# Nanonets OCR Testing and Analysis

This notebook tests and analyzes the Nanonets OCR model for policy document processing.
It demonstrates the issues with the model and provides working solutions.


## 1. Setup and Dependencies


In [1]:
import os
import sys
import time
from pathlib import Path
import logging
from PIL import Image
import torch
from pdf2image import convert_from_path
from transformers import AutoTokenizer, AutoProcessor, AutoModelForImageTextToText
import gc
import pandas as pd

# Add the scripts directory to the path so we can import from pdf_to_markdown
sys.path.append('../scripts')

# Setup logging
logging.basicConfig(level=logging.INFO, format='%(asctime)s - %(levelname)s - %(message)s')
logger = logging.getLogger(__name__)

print("✅ Dependencies imported successfully")


ModuleNotFoundError: No module named 'pdf2image'

## 2. Environment Configuration


In [None]:
# Set environment variables for optimization
os.environ["TRANSFORMERS_VERBOSITY"] = "info"
os.environ["TOKENIZERS_PARALLELISM"] = "false"
os.environ["PYTORCH_CUDA_ALLOC_CONF"] = "max_split_size_mb:512"

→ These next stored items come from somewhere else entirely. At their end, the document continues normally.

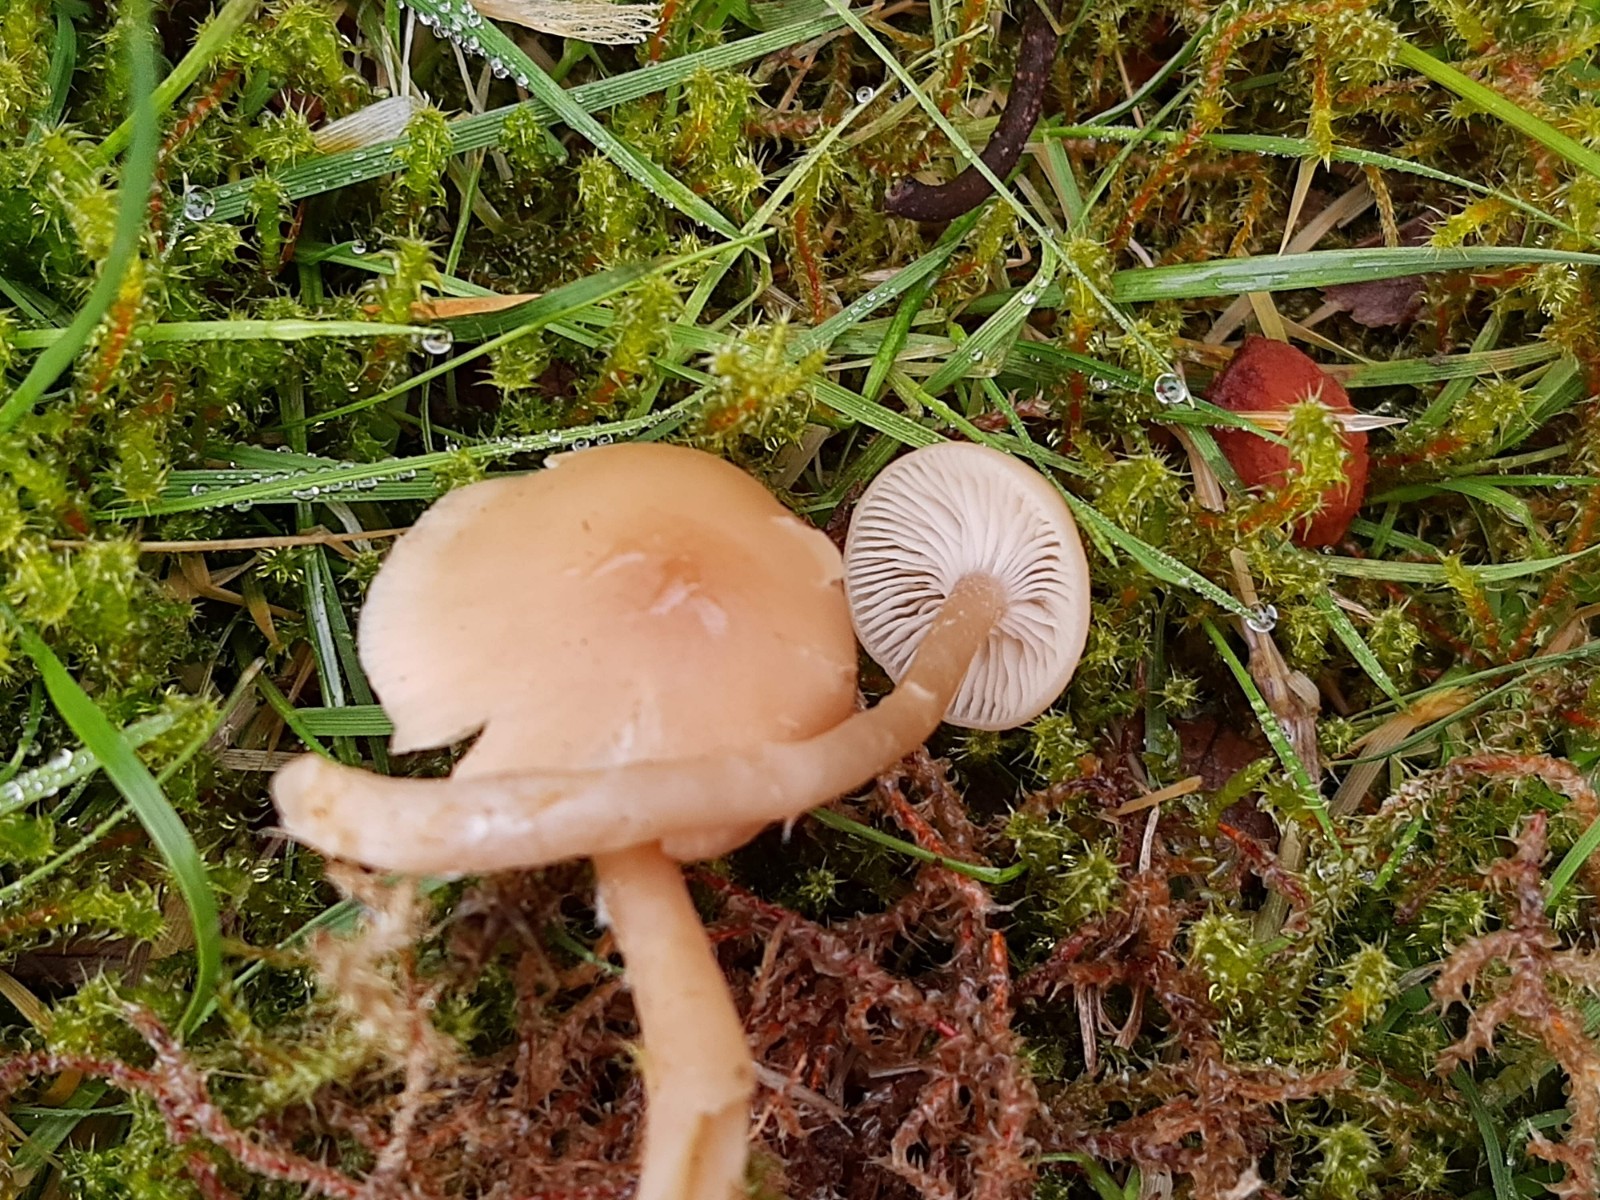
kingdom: Fungi
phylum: Basidiomycota
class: Agaricomycetes
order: Agaricales
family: Tricholomataceae
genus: Clitocybe
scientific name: Clitocybe fragrans
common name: vellugtende tragthat
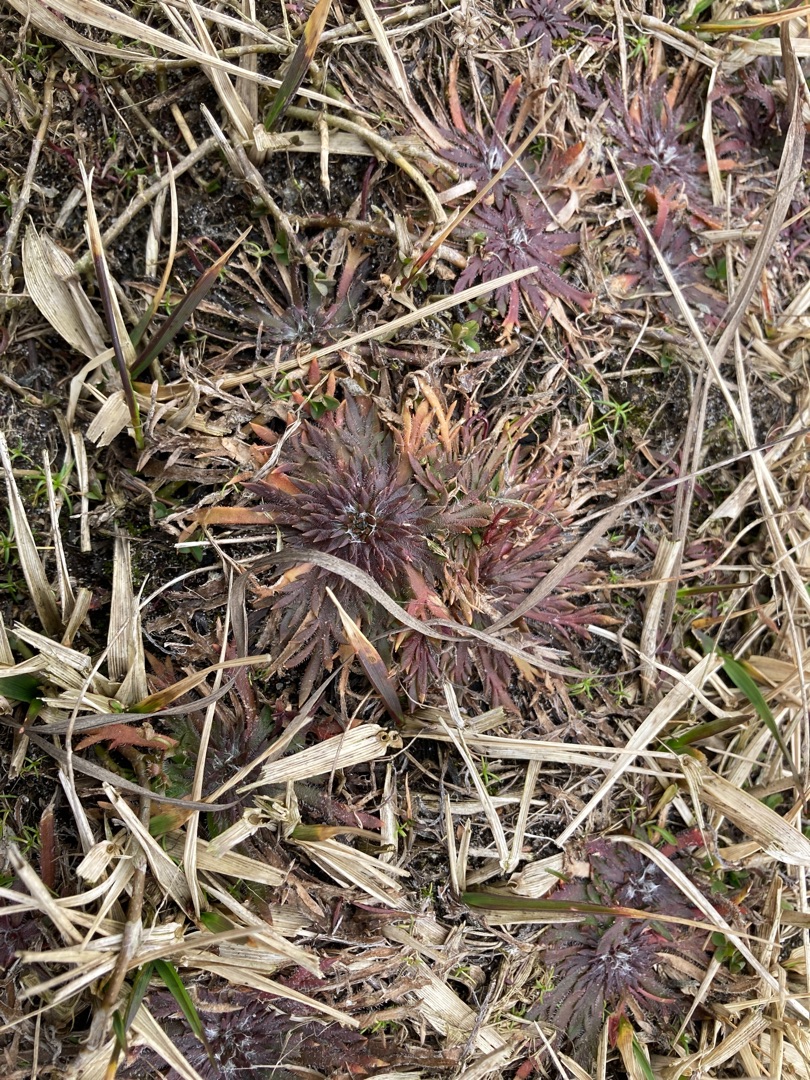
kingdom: Plantae
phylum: Tracheophyta
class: Magnoliopsida
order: Lamiales
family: Plantaginaceae
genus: Plantago
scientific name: Plantago coronopus
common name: Fliget vejbred
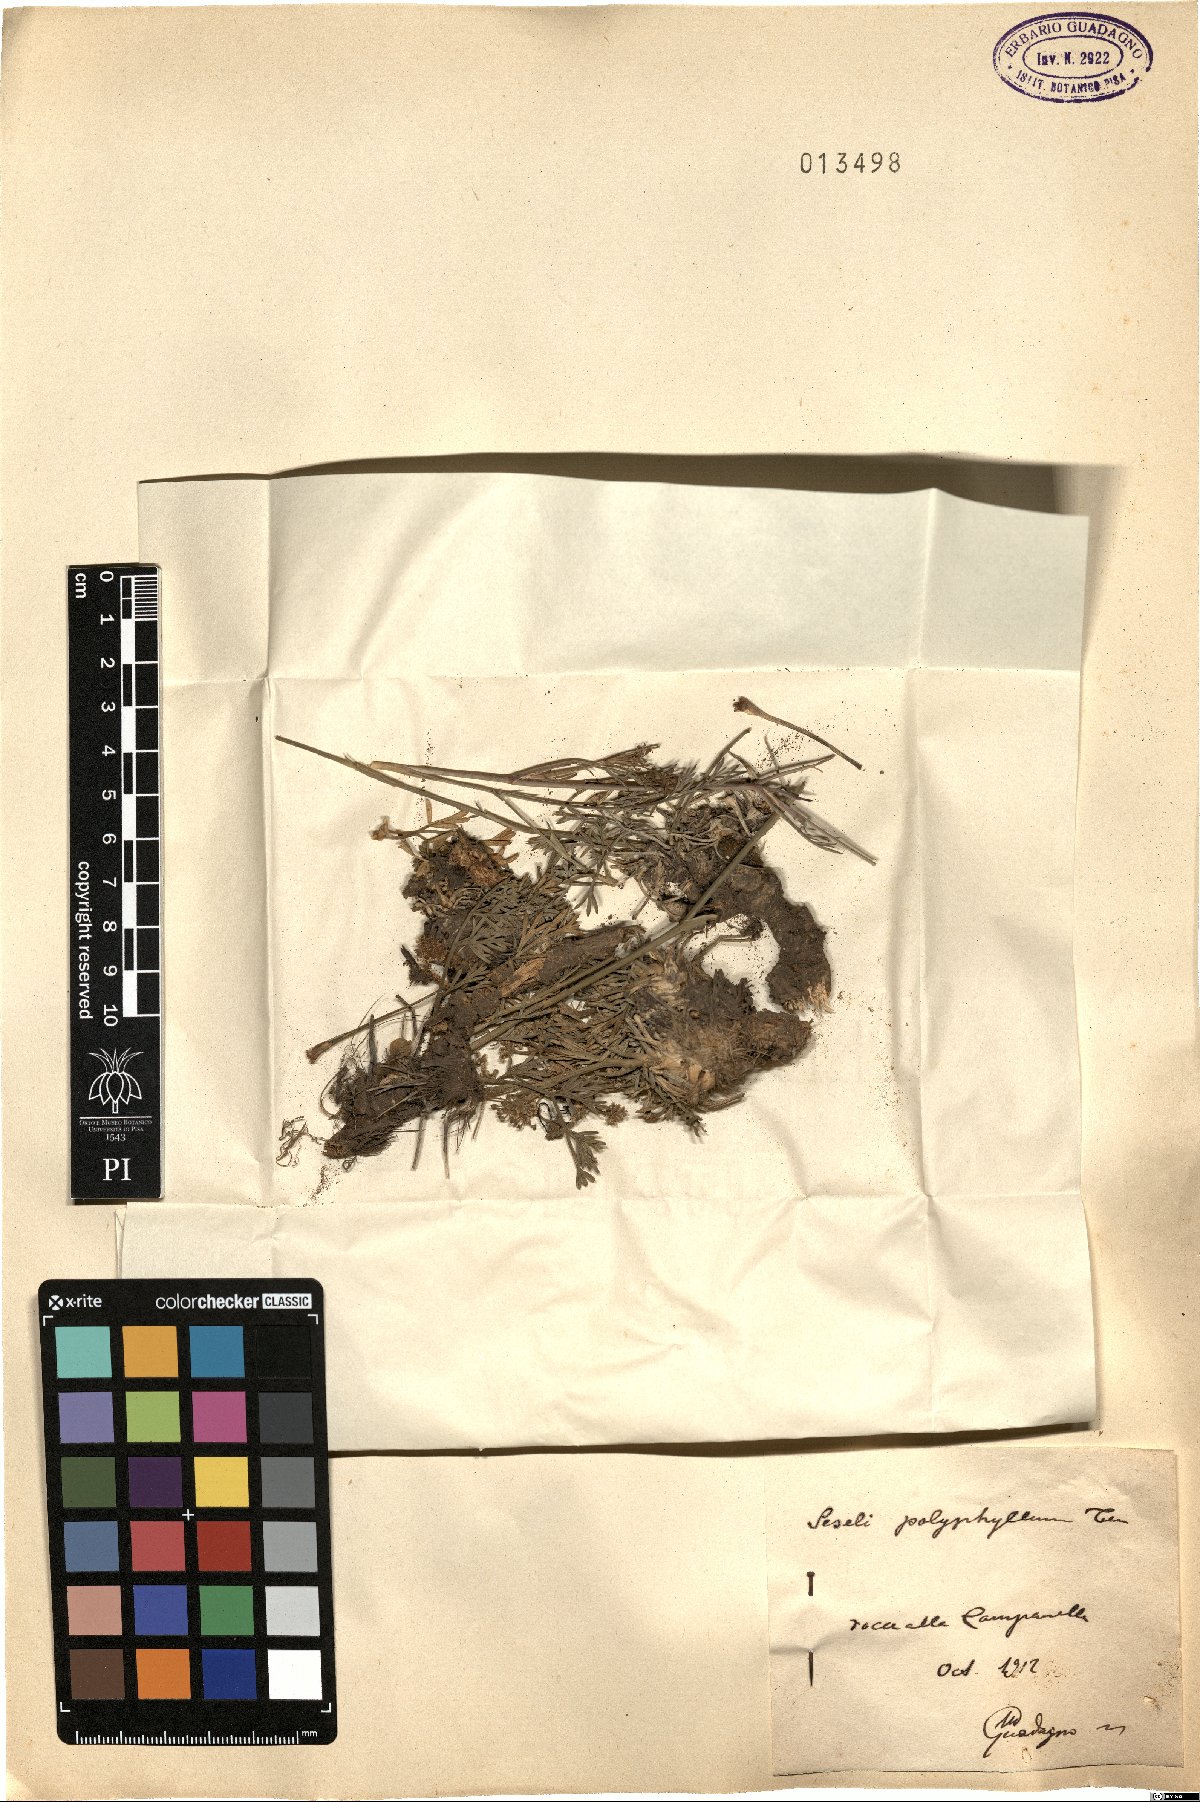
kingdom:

print("🔧 Environment configured for OCR testing")
print(f"CUDA Available: {torch.cuda.is_available()}")
if torch.cuda.is_available():
    print(f"GPU: {torch.cuda.get_device_name()}")
    print(f"GPU Memory: {torch.cuda.get_device_properties(0).total_memory / 1e9:.1f} GB")
else:
    print("Using CPU for processing")


## 3. Import and Test Existing PDF Processing Methods


In [None]:
# Import the existing PDF to markdown converter
try:
    from pdf_to_markdown import NanonetsOCRConverter
    print("✅ Successfully imported NanonetsOCRConverter from pdf_to_markdown")
except ImportError as e:
    print(f"❌ Failed to import: {e}")
    print("We'll define a simplified version for testing")


## 4. Analyze Available PDF Documents


In [None]:
# Check available PDF files
policy_dir = Path("../policy_corpus")
pdf_files = list(policy_dir.glob("*.pdf")) if policy_dir.exists() else []

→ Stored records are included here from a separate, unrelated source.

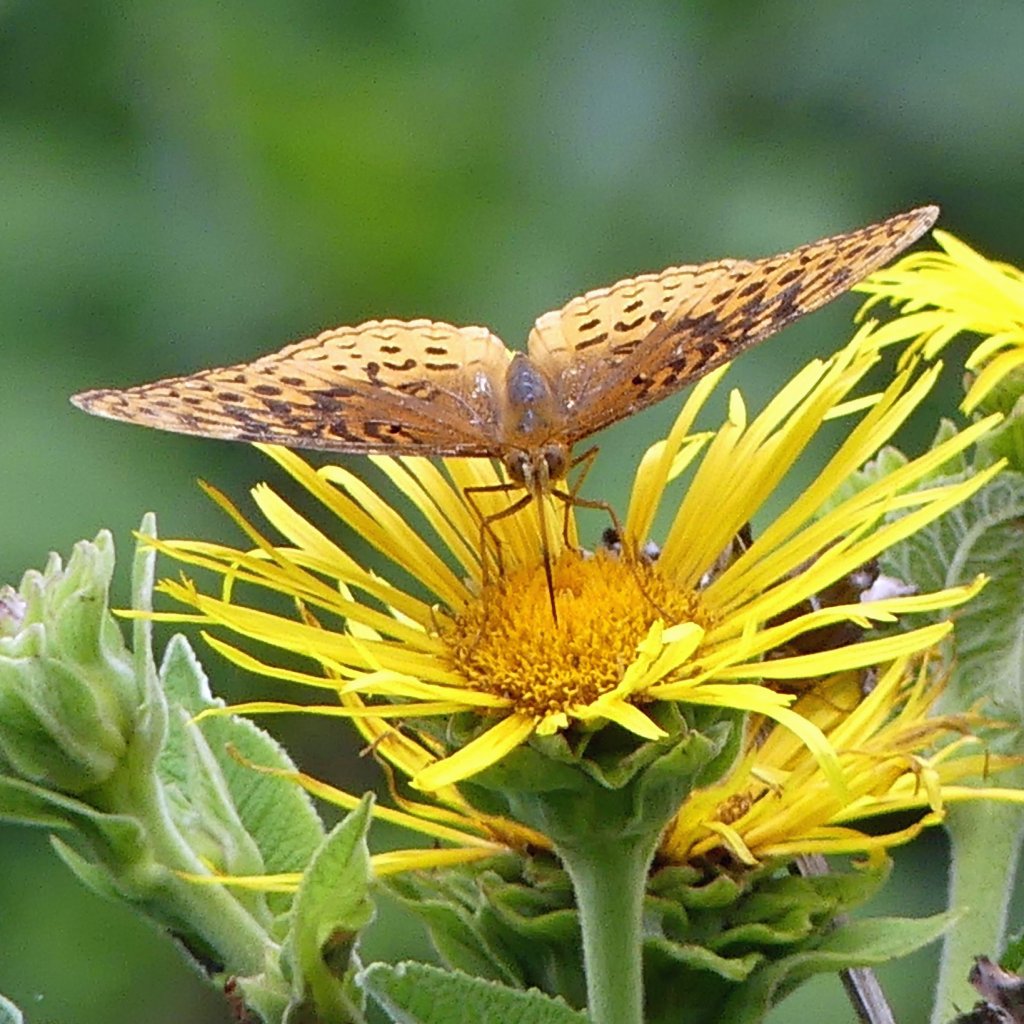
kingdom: Animalia
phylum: Arthropoda
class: Insecta
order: Lepidoptera
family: Nymphalidae
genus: Speyeria
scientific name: Speyeria cybele
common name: Great Spangled Fritillary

print(f"📁 Found {len(pdf_files)} PDF files:")
for pdf in pdf_files:
    size_mb = pdf.stat().st_size / (1024 * 1024)
    print(f"   - {pdf.name}: {size_mb:.1f} MB")

if not pdf_files:
    print("⚠️ No PDF files found in policy_corpus directory")
else:
    # Select the first PDF for testing
    test_pdf = pdf_files[0]
    print(f"\n🎯 Using {test_pdf.name} for testing")

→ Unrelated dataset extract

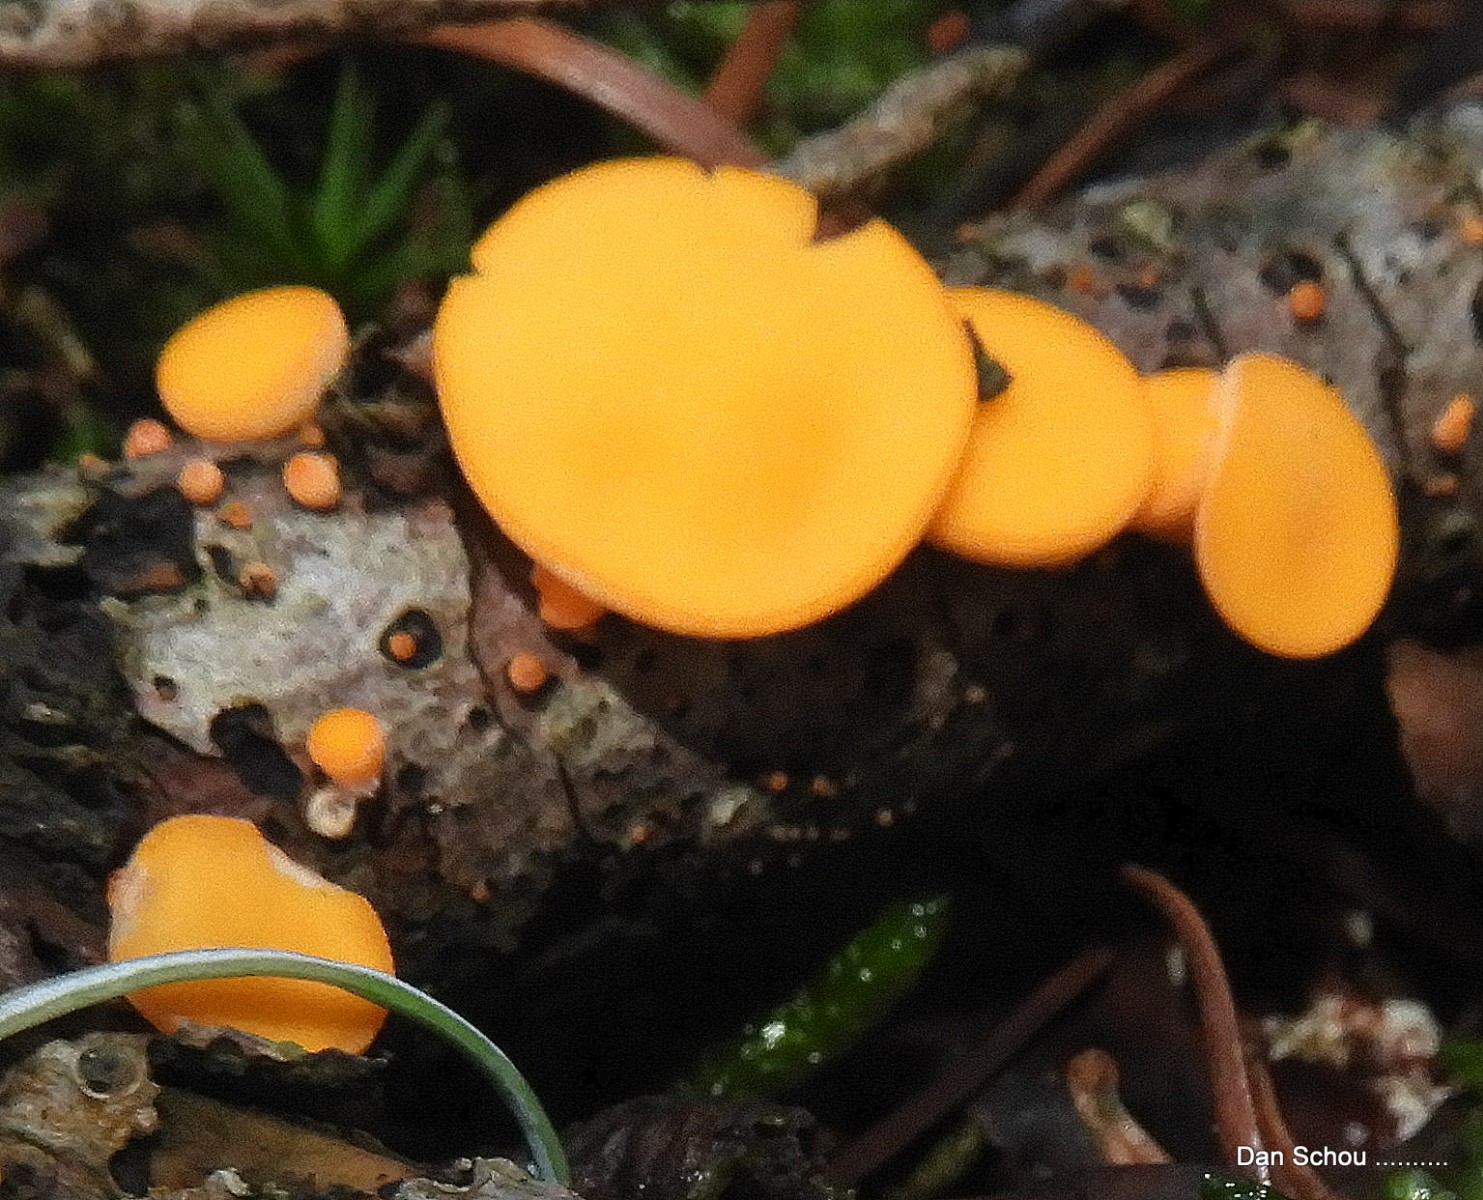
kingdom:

## 5. Test PDF to Image Conversion


In [None]:
def test_pdf_to_images(pdf_path: Path, max_pages: int = 2, dpi: int = 150):
    """Test PDF to image conversion with timing."""
    
    print(f"🔄 Converting first {max_pages} pages of {pdf_path.name} at {dpi} DPI...")
    start_time = time.time()
    
    try:
        images = convert_from_path(
            pdf_path,
            dpi=dpi,
            fmt='RGB',
            first_page=1,
            last_page=max_pages
        )
        
        conversion_time = time.time() - start_time
        
        print(f"✅ Converted {len(images)} pages in {conversion_time:.2f} seconds")
        
        # Analyze image properties
        for i, img in enumerate(images, 1):
            print(f"   Page {i}: {img.width}x{img.height} pixels, mode: {img.mode}")
        
        return images
        
    except Exception as e:
        print(f"❌ Failed to convert PDF: {e}")
        return []

if pdf_files:
    test_images = test_pdf_to_images(test_pdf, max_pages=2)